_About this task_
Your task is to give the listing below back word for word, pictures excluded.

-------------------------

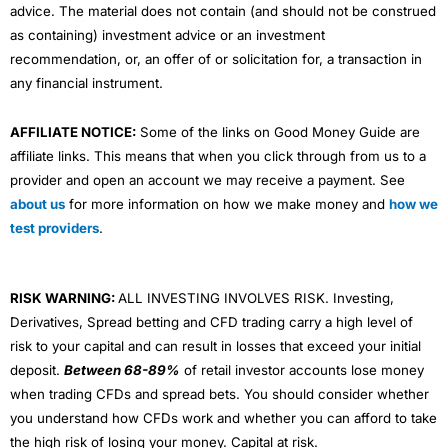
advice. The material does not contain (and should not be construed
as containing) investment advice or an investment
recommendation, or, an offer of or solicitation for, a transaction in
any financial instrument.
AFFILIATE NOTICE:
Some of the links on Good Money Guide are
affiliate links. This means that when you click through from us to a
provider and open an account we may receive a payment. See
about us
for more information on how we make money and
how we
test providers
.
RISK WARNING:
ALL INVESTING INVOLVES RISK. Investing,
Derivatives, Spread betting and CFD trading carry a high level of
risk to your capital and can result in losses that exceed your initial
deposit.
Between 68-89%
of retail investor accounts lose money
when trading CFDs and spread bets. You should consider whether
you understand how CFDs work and whether you can afford to take
the high risk of losing your money. Capital at risk.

-------------------------

_Result_
advice. The material does not contain (and should not be construed
as containing) investment advice or an investment
recommendation, or, an offer of or solicitation for, a transaction in
any financial instrument.
AFFILIATE NOTICE:
Some of the links on Good Money Guide are
affiliate links. This means that when you click through from us to a
provider and open an account we may receive a payment. See
about us
for more information on how we make money and
how we
test providers
.
RISK WARNING:
ALL INVESTING INVOLVES RISK. Investing,
Derivatives, Spread betting and CFD trading carry a high level of
risk to your capital and can result in losses that exceed your initial
deposit.
Between 68-89%
of retail investor accounts lose money
when trading CFDs and spread bets. You should consider whether
you understand how CFDs work and whether you can afford to take
the high risk of losing your money. Capital at risk.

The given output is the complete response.